For a writer (MH) who needs to cross out with an X the terms he uses, what can you expect?
I've considered Parmenides to me more of a Pythagorean urban type, than a shaman. I visted Velia (the Roman name for Elea) in the late 80s. Drive south beyond Salerno, past Paestum (Heidegger's paradigmatic Greek temple). It's a typical Greek town with ancient agora and theater. Maybe it's just my modern prejudice that an inventor of logic wouldn't at the same time be communing with animal spirits and such.

Unlike with Heraclitus, where we only just have isolated sentences, phrases, and the odd word, we have substantial chunks of Parmenides's poem, and we can get some sense of the whole work.
I meant, more generally, that MH's preserving of an a priori, ontological subject kept his project in line with idealist tradition and, thus related to judeo-christianity (which, traditionally at least had little problem assimilating Aristotle...with some platonic ghosts hovering the background.).

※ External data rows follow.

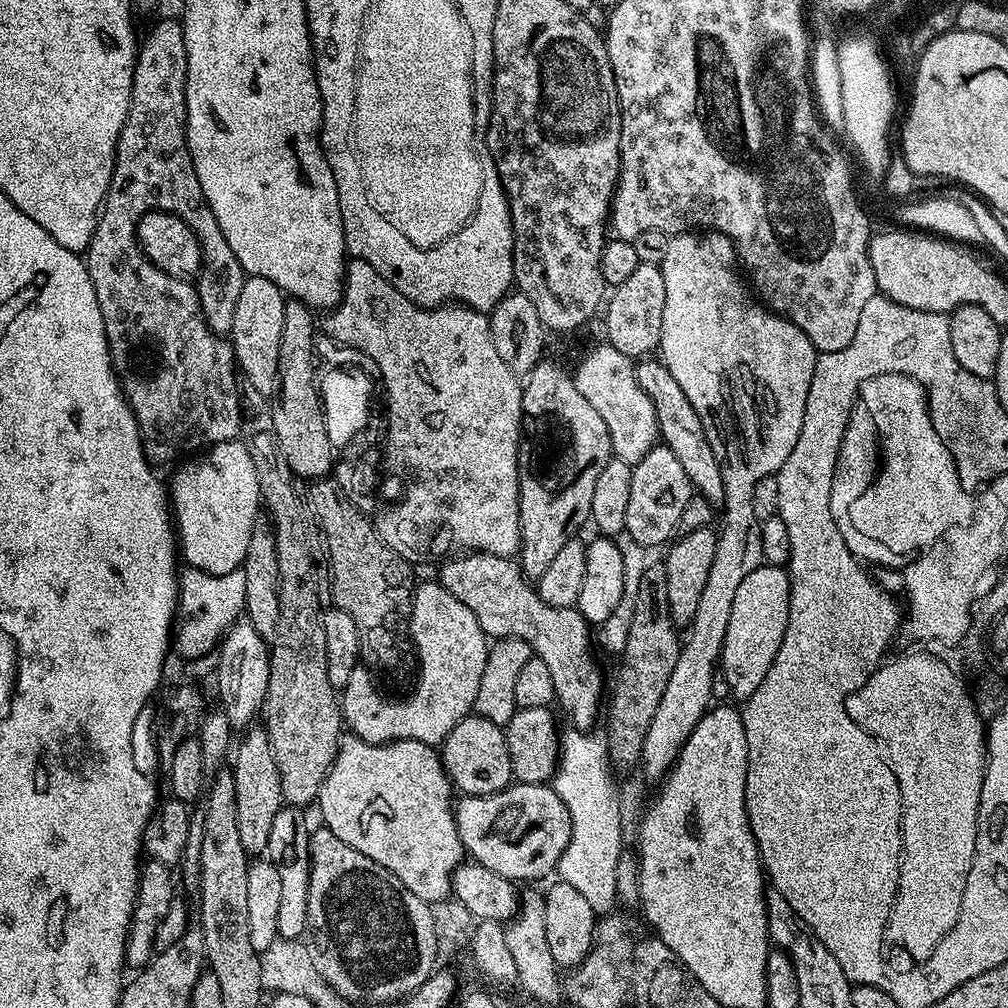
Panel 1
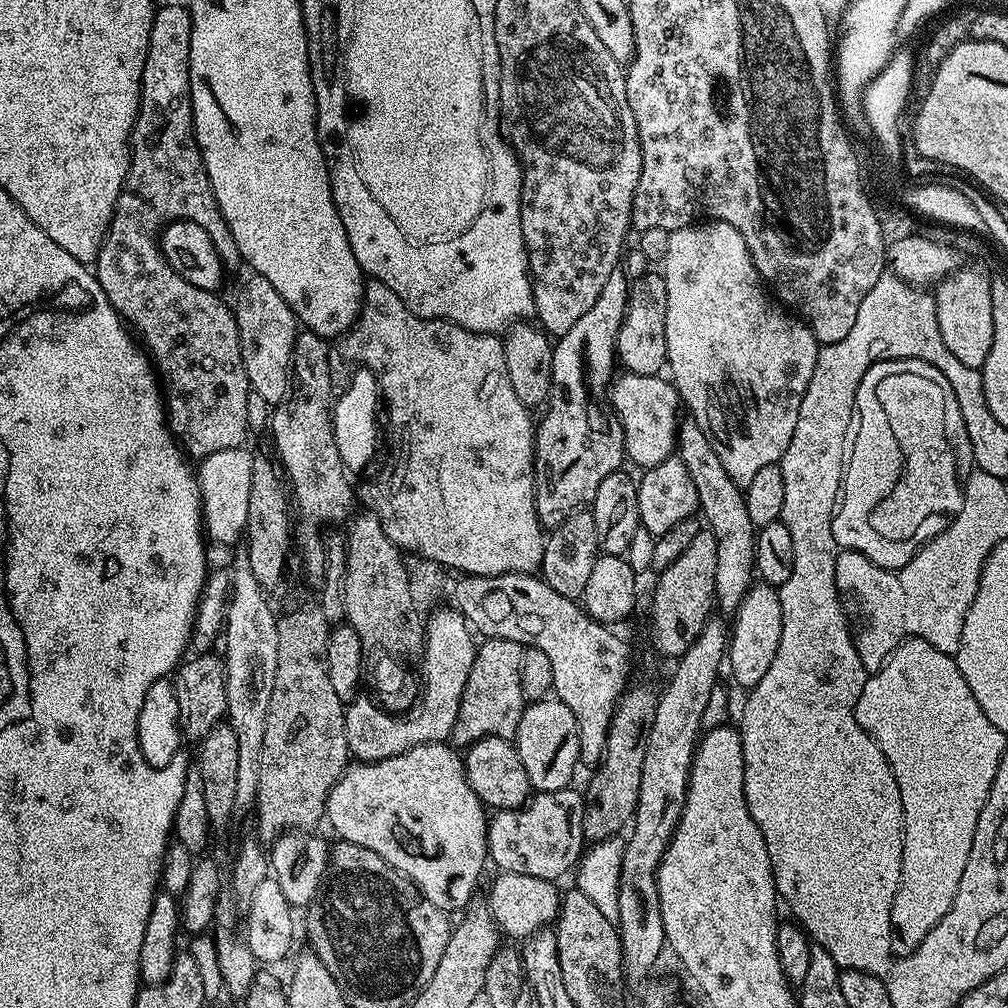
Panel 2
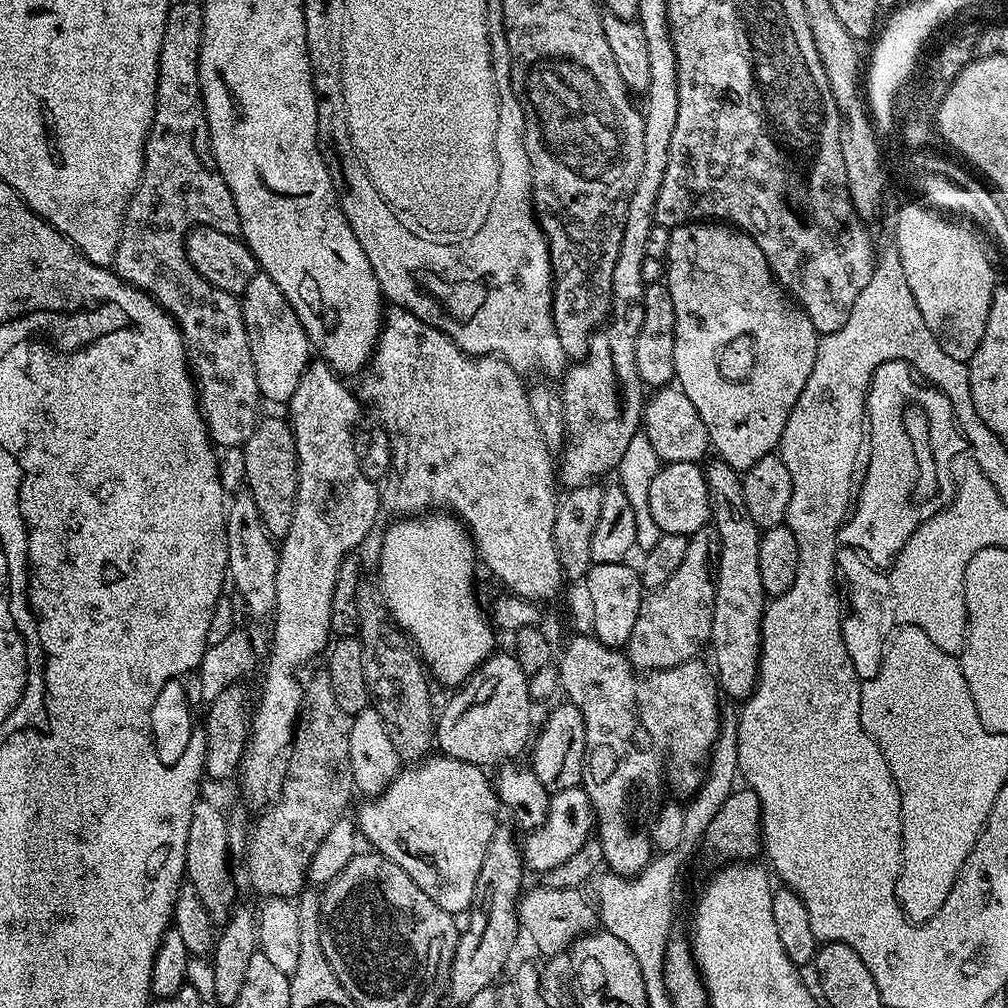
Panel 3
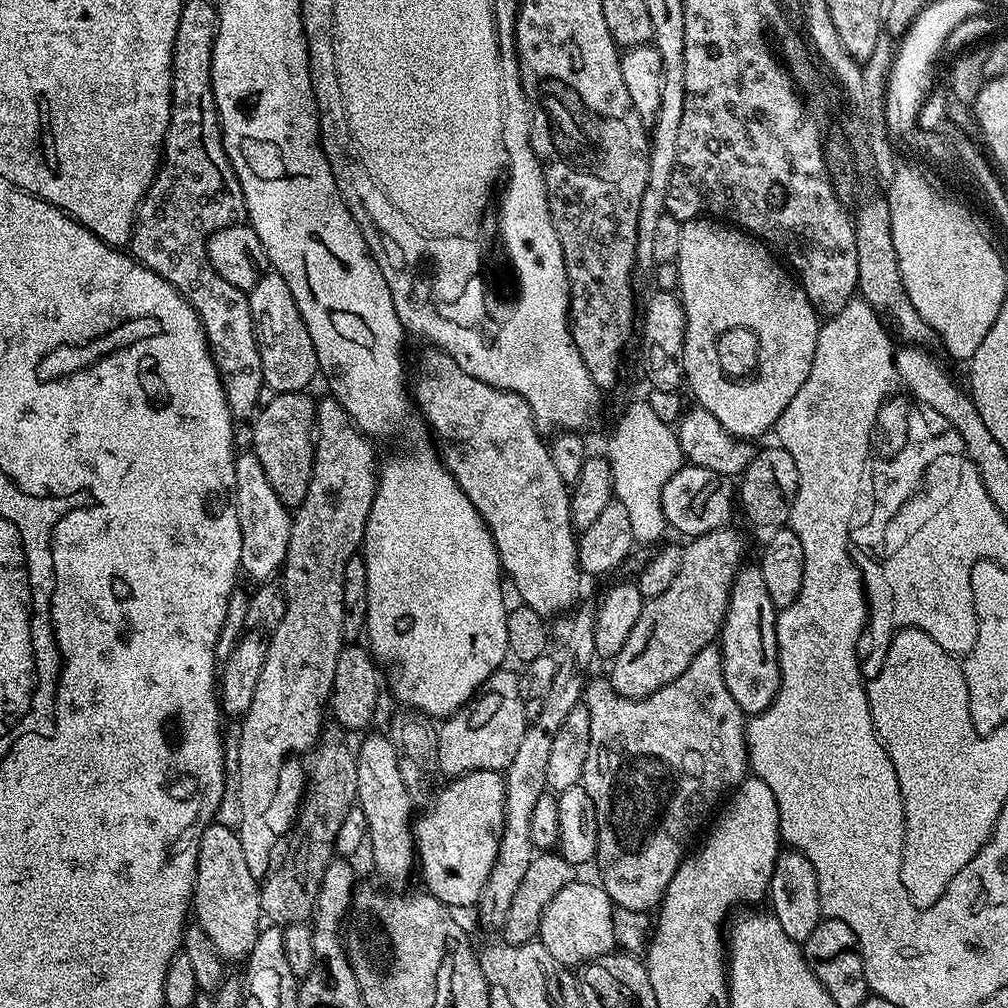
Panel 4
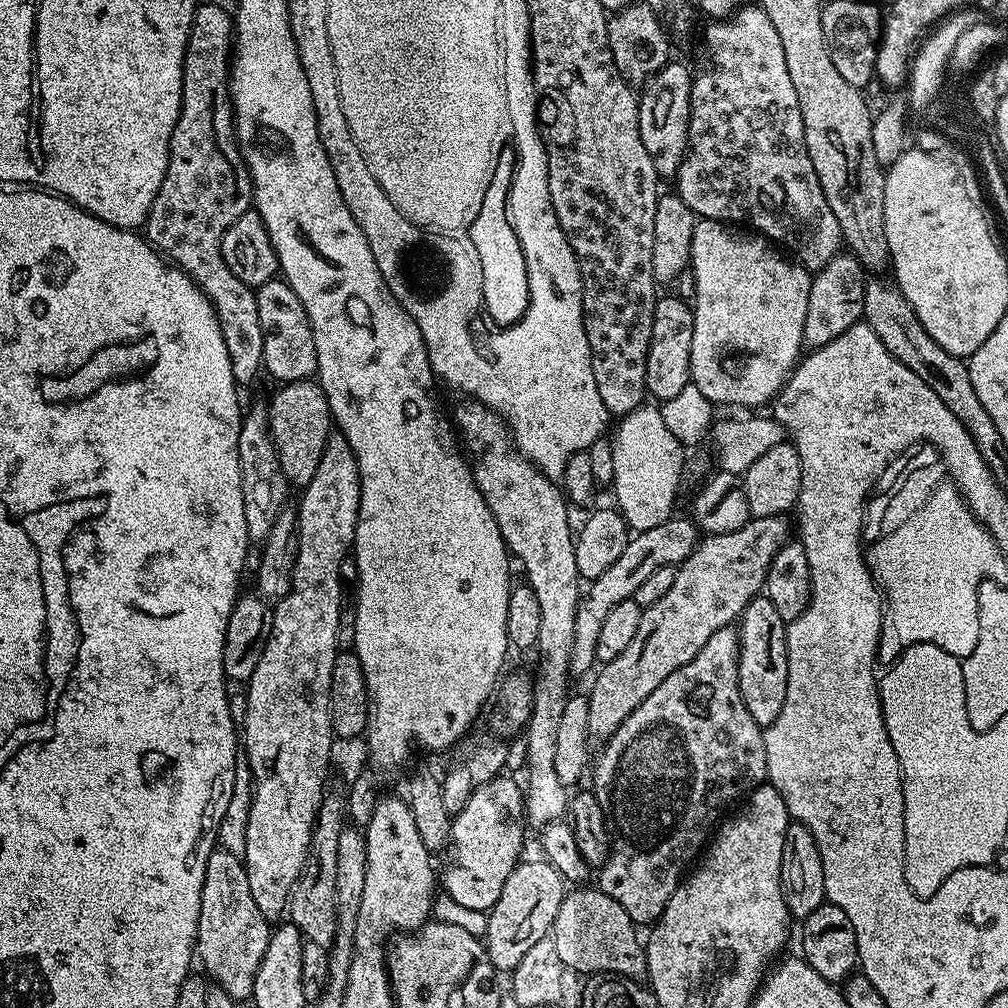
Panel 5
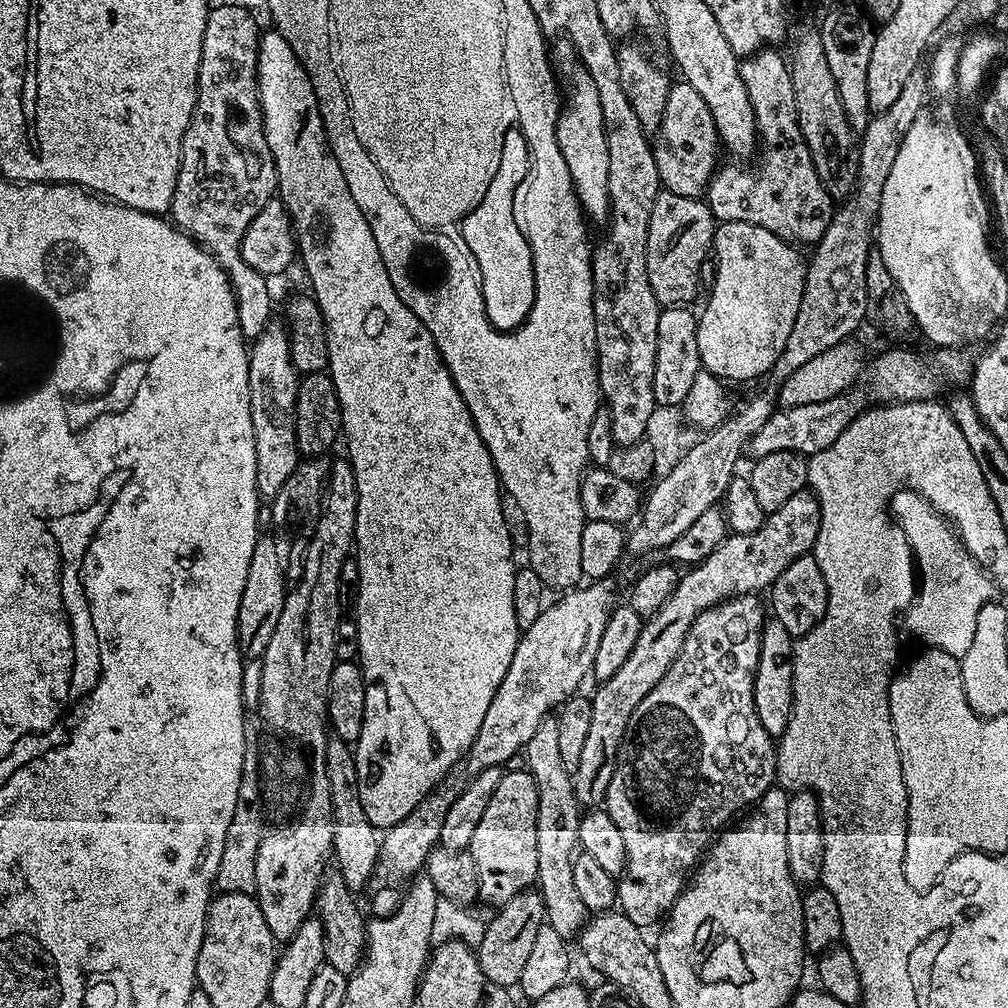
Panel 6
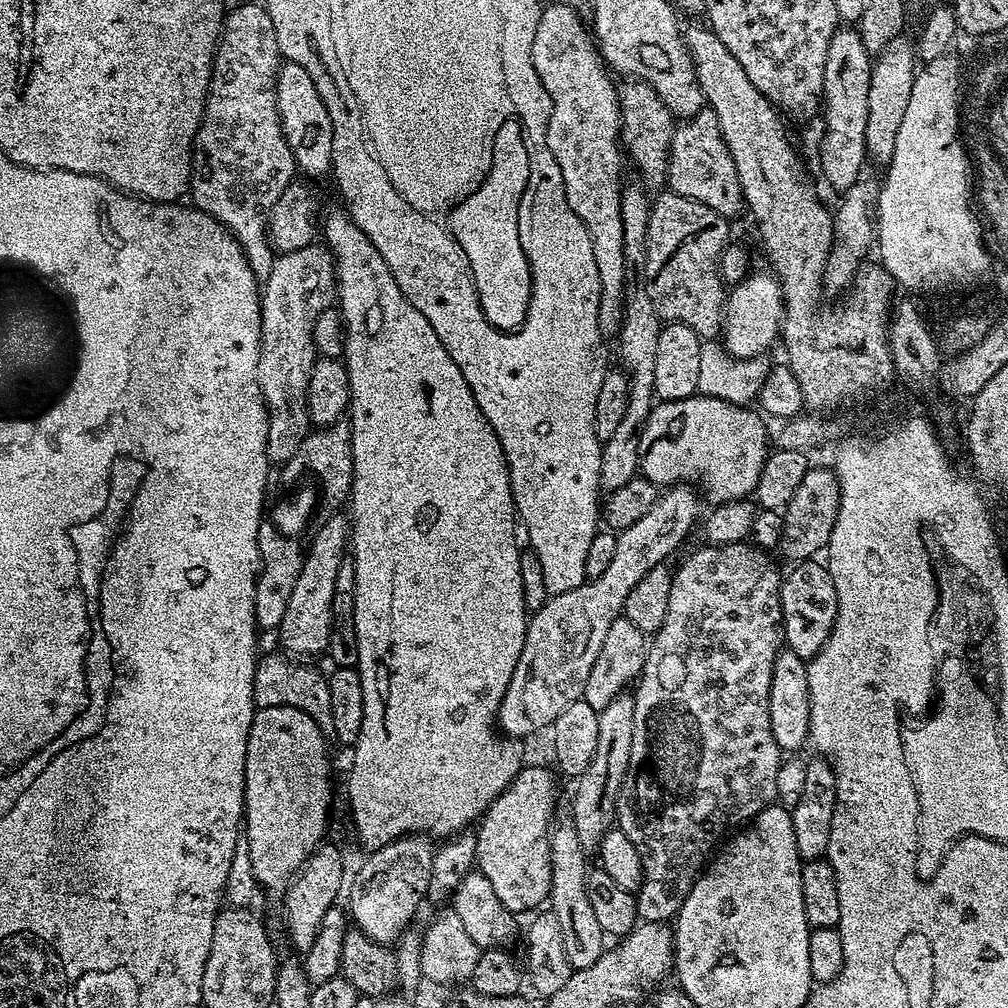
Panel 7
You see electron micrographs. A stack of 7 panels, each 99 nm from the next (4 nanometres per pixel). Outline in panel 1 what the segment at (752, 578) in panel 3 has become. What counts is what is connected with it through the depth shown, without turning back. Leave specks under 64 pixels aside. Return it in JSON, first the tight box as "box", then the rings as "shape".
{"box":[636,358,723,506],"shape":[[[644,358],[636,364],[636,377],[638,386],[642,386],[650,402],[654,402],[663,447],[674,450],[682,470],[686,470],[686,478],[690,478],[693,489],[699,495],[706,497],[714,506],[723,505],[722,470],[718,466],[718,458],[714,458],[714,450],[710,450],[710,438],[706,438],[706,430],[702,430],[702,418],[698,418],[694,405],[690,403],[690,398],[686,398],[682,386],[678,386],[674,374],[670,374],[663,359]]]}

Instead of all those nasty 19th century empiricists and naturalists--or William James insisting upon psychology as a natural science, dependent on experimentation, observation, etc.-- Heidegger's programme brought back...a distinctly human subject, free of instincts, needs, even...desire--one might say Dasein suggests a Soul, though he's a bit more earthly than Descartes's version. Though more could be said.

They did not care for Freud's...bio-mechanical schema, with some sound reasons. But it wasn't just Freud vs. existential phenomenology, was it? Wm James another figure. And others.

Billy Bob Baptist probably doesn't care for Heideggerian ontology (assuming he knows anything about it), but for Ivy League or Oxbridge theo-types, ontology's not so bad for business. Some muslim thinkers also apparently approve of Heidegger.
I shall look forward to your digested quotes on existential psychoanalysis. My problem with Daseinanalysis, so far, is that I have only read descriptions of its intentions.

What would interest me is whether it has a metrics of some sort. That is, does it attempt to measure changes in the process for either the client or the counselor?

My own experience with humanistic psychology has been that the creation of intimacy (learning to show oneself to another) is liberating. Since "showing" plays a major role in MH's conceptualizing, I can conceive that a technique for showing in analysis might justify itself.

However, my experience with the "analysis" part of psychoanalysis is to tell the client what is going on rather than to liberate the client to show himself/herself. That may work well for the analyst but I have my doubts that telling someone about themselves helps that someone.
I haven't come across anything empirical on Daseinanalysis yet. Just alternative interpretations of Freudian scenarios.